There’s also a Fantastic Four story written by Mike Carey and drawn by Mike Perkins (probably the two most well-known creators to contribute to these one-shots), which is told in the form of a poem. The art is a departure from Perkins’ usual style – in fact, it looks like he read a little too much Perry Bible Fellowship before setting to work on it – and the rhyming aspect of the narration and dialogue can get a little hokey, although it does have the advantage of making the story stand out a bit from the others.
Less interesting is a story about Cyclops, Emma Frost, and Wither (a young mutant whose “power” is that everything he touches dies – good thing he’s not on the bad guys’ side, right?). It’s basically just about the two X-Men trying to cheer Wither up, since he doesn’t have a family to go home to over the school’s winter break. There’s nothing wrong with the story, but it’s not all that interesting either, especially for people (like me) who have never even heard of Wither before.

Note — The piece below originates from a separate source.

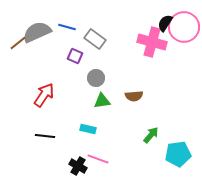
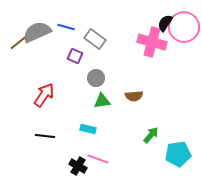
blue line: moved 1 px left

The two one-shots are followed first by the 1971 debut issue of Marvel Team-Up, in which Spider-Man and the Human Torch track the Sandman throughout New Jersey and New York City on Christmas Eve. This issue has been collected in a few different trades over the years (and will be collected once again in the much-anticipated first Marvel Team-Up Masterworks edition in just a few months), but this is undoubtedly the most affordable way to read the story in color. Written by Roy Thomas and drawn by Ross Andru, this issue is a fun classic with a nice mix of action and introspection from Spider-Man, the Torch, and even Sandman.
The final issue collected in this trade is a 1980 issue of Uncanny X-Men, written by Chris Claremont and penciled by John Byrne. It follows the team’s newest recruit, Kitty Pryde, as she’s chased around the X-Mansion by a horrifying demon (clearly inspired by the creature from Alien), again on Christmas Eve. I’ve commented before on Claremont’s unfortunate inclination towards stories featuring “strong” female leads, but this one is actually pretty good – probably due in large part to the fact that Kitty is simply a more interesting character than Claremont’s usual subjects.
Overall, Marvel Holiday Special is a pretty solid mix of new and old holiday-themed superhero stories – even if none of them can really be considered truly outstanding. Sometimes “not outstanding” is perfectly acceptable, though, especially when those stories are so far removed from the norm (and as cheaply collected!) as these ones.